What this task involves:
Repeat word for word everything in the material below from the line "kingdom: Animalia" down to the line "family: Rosaceae", including both of those lines.

Dataset rows:
* START *

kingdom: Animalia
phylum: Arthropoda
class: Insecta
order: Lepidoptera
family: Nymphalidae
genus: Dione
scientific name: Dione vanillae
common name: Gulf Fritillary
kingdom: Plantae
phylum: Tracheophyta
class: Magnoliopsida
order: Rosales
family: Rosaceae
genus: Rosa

* END *
* START *

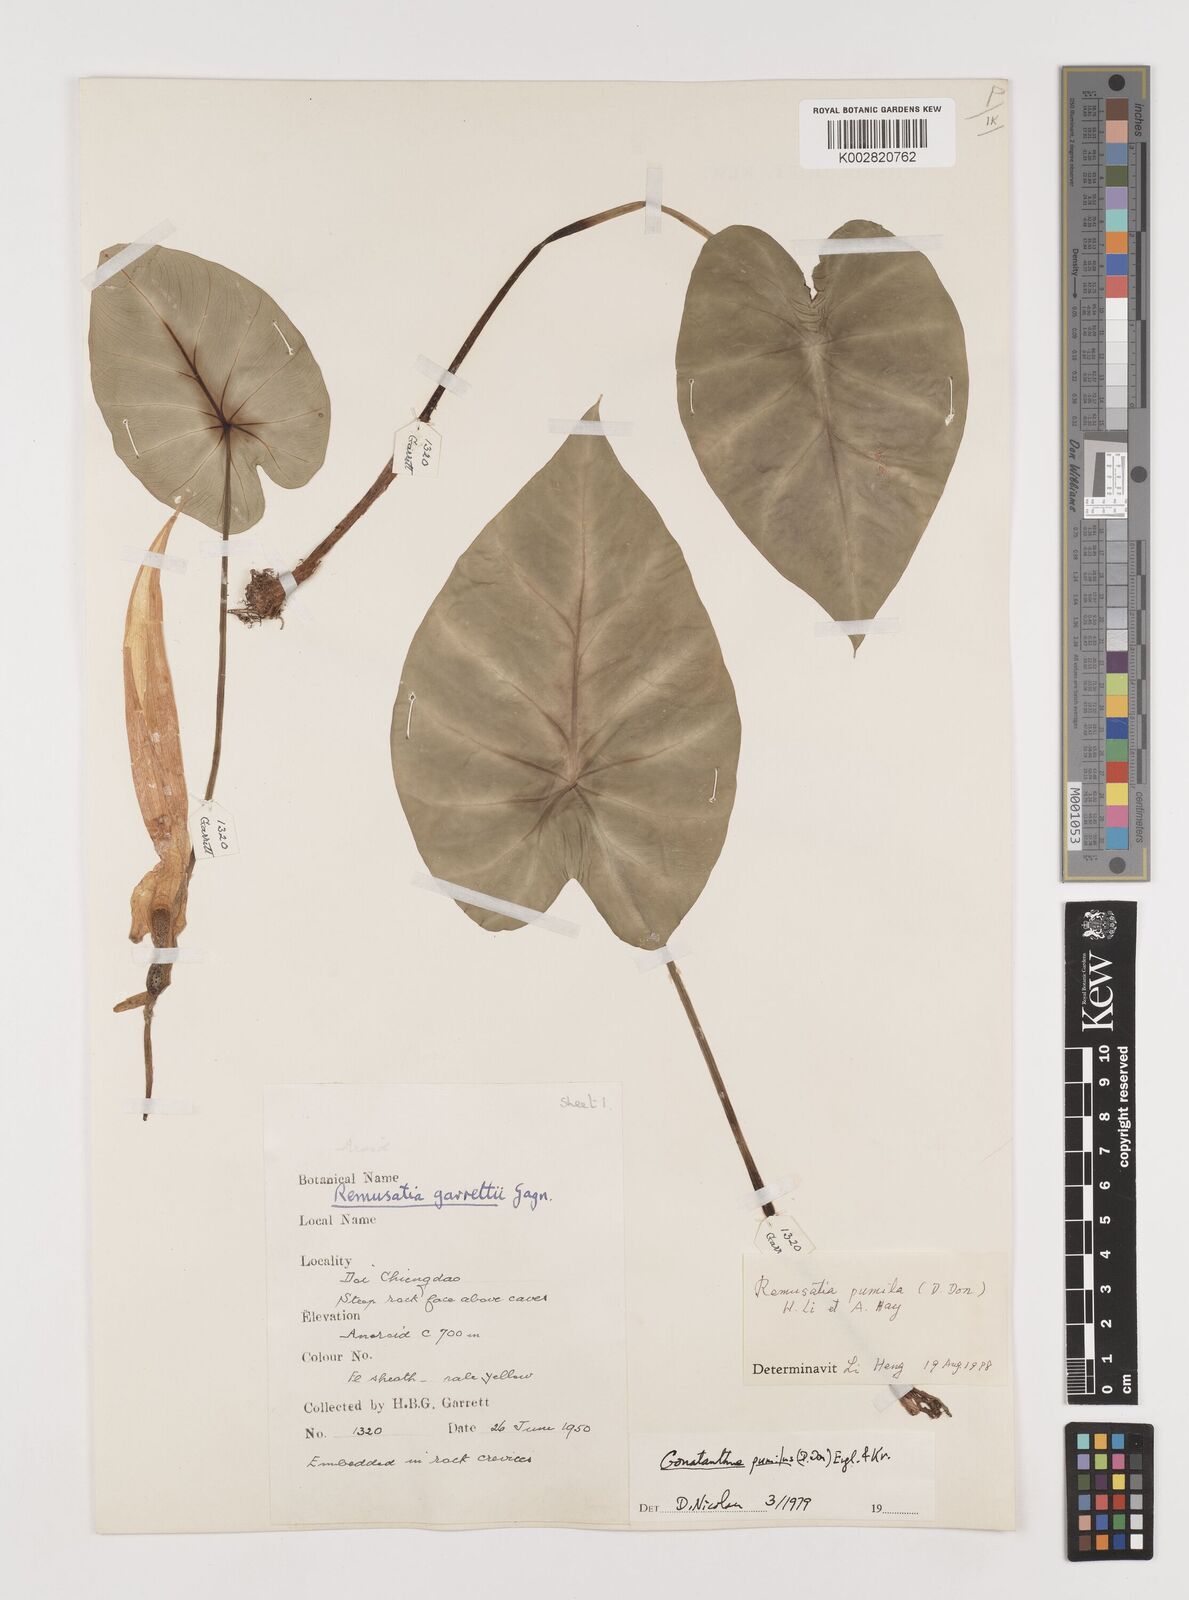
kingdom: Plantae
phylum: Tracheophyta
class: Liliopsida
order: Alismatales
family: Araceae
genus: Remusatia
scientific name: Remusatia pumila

* END *
* START *

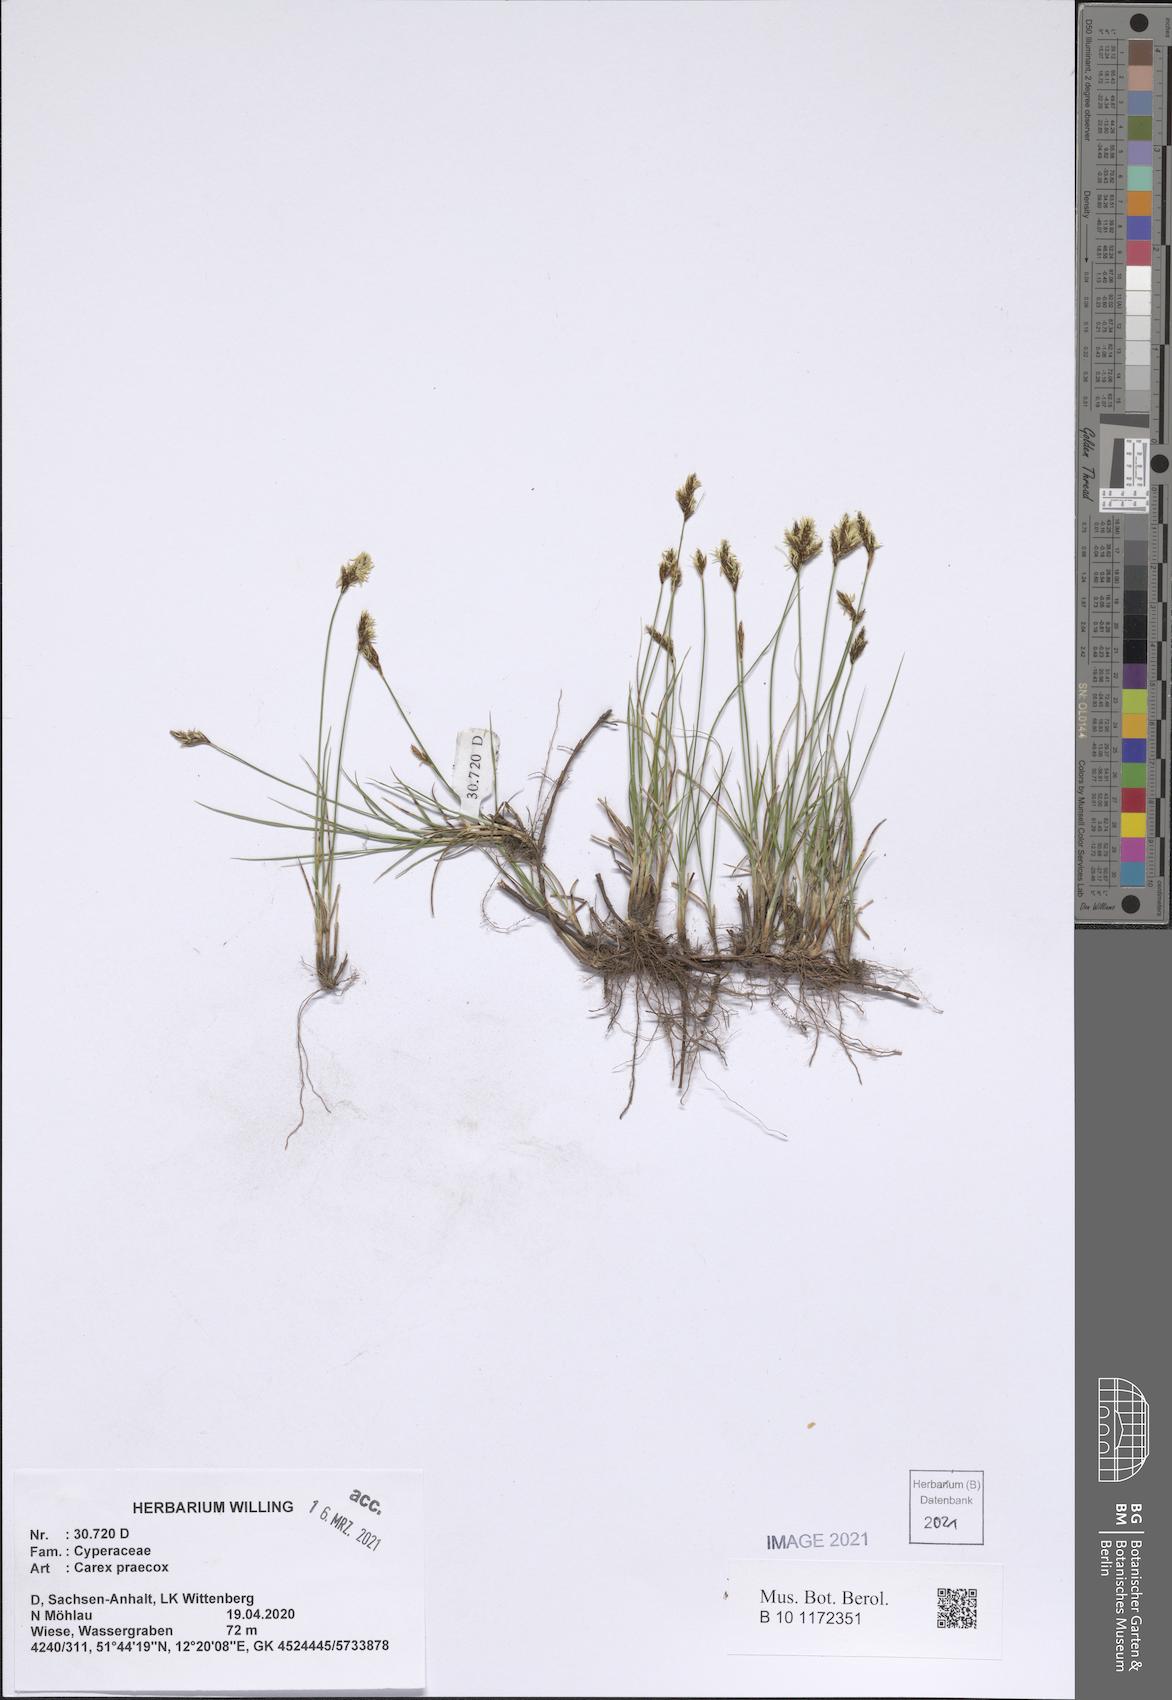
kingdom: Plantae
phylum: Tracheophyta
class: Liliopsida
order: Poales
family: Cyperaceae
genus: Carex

* END *

Correct response:
kingdom: Animalia
phylum: Arthropoda
class: Insecta
order: Lepidoptera
family: Nymphalidae
genus: Dione
scientific name: Dione vanillae
common name: Gulf Fritillary
kingdom: Plantae
phylum: Tracheophyta
class: Magnoliopsida
order: Rosales
family: Rosaceae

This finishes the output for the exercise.